The task: Below are records to be transcribed exactly; any pictures should be left out.

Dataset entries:
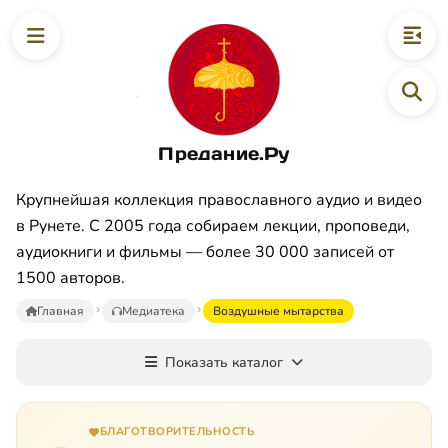
Предание.Ру
Крупнейшая коллекция православного аудио и видео
в Рунете. С 2005 года собираем лекции, проповеди,
аудиокниги и фильмы — более 30 000 записей от
1500 авторов.
Главная
Медиатека
Воздушные мытарства
Показать каталог
БЛАГОТВОРИТЕЛЬНОСТЬ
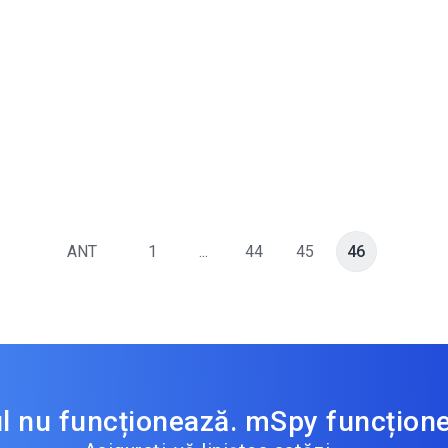
ANT
1
...
44
45
46
ul nu funcționează. mSpy funcțion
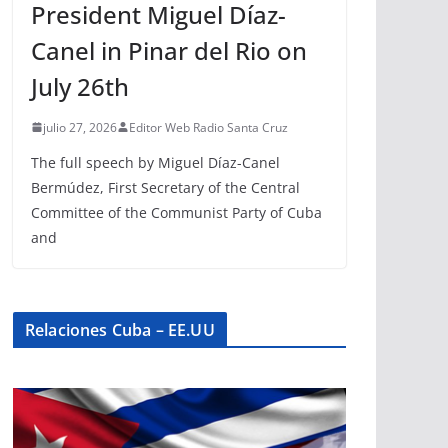
President Miguel Díaz-
Canel in Pinar del Rio on
July 26th
julio 27, 2026
Editor Web Radio Santa Cruz
The full speech by Miguel Díaz-Canel
Bermúdez, First Secretary of the Central
Committee of the Communist Party of Cuba
and
Relaciones Cuba – EE.UU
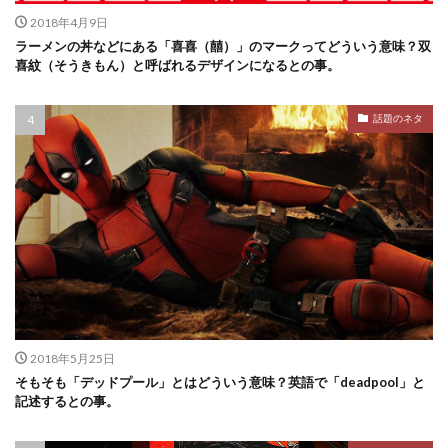
2018年4月9日
ラーメンの丼などにある「喜喜（囍）」のマークってどういう意味？双
喜紋（そうきもん）と呼ばれるデザインになるとの事。
話題のネタ
2018年5月25日
そもそも「デッドプール」とはどういう意味？英語で「deadpool」と
記述するとの事。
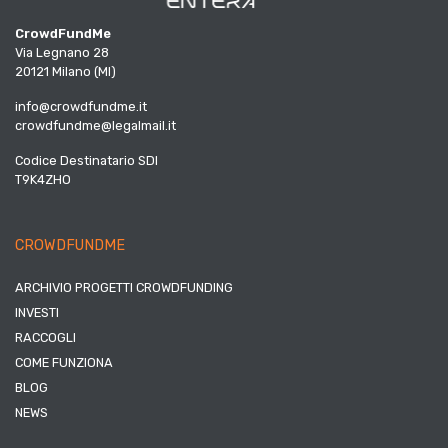
CrowdFundMe
Via Legnano 28
20121 Milano (MI)
info@crowdfundme.it
crowdfundme@legalmail.it
Codice Destinatario SDI
T9K4ZHO
CROWDFUNDME
ARCHIVIO PROGETTI CROWDFUNDING
INVESTI
RACCOGLI
COME FUNZIONA
BLOG
NEWS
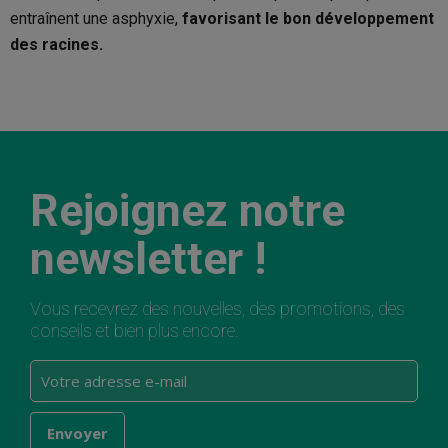
entraînent une asphyxie,
favorisant le bon développement
des racines.
Rejoignez notre
newsletter !
Vous recevrez des nouvelles, des promotions, des
conseils et bien plus encore.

Result of the exercise:
Предание.Ру
Крупнейшая коллекция православного аудио и видео
в Рунете. С 2005 года собираем лекции, проповеди,
аудиокниги и фильмы — более 30 000 записей от
1500 авторов.
Главная
Медиатека
Воздушные мытарства
Показать каталог
БЛАГОТВОРИТЕЛЬНОСТЬ
ANT
1
...
44
45
46
ul nu funcționează. mSpy funcțion
President Miguel Díaz-
Canel in Pinar del Rio on
July 26th
julio 27, 2026
Editor Web Radio Santa Cruz
The full speech by Miguel Díaz-Canel
Bermúdez, First Secretary of the Central
Committee of the Communist Party of Cuba
and
Relaciones Cuba – EE.UU
2018年4月9日
ラーメンの丼などにある「喜喜（囍）」のマークってどういう意味？双
喜紋（そうきもん）と呼ばれるデザインになるとの事。
話題のネタ
2018年5月25日
そもそも「デッドプール」とはどういう意味？英語で「deadpool」と
記述するとの事。
CrowdFundMe
Via Legnano 28
20121 Milano (MI)
info@crowdfundme.it
crowdfundme@legalmail.it
Codice Destinatario SDI
T9K4ZHO
CROWDFUNDME
ARCHIVIO PROGETTI CROWDFUNDING
INVESTI
RACCOGLI
COME FUNZIONA
BLOG
NEWS
entraînent une asphyxie,
favorisant le bon développement
des racines.
Rejoignez notre
newsletter !
Vous recevrez des nouvelles, des promotions, des
conseils et bien plus encore.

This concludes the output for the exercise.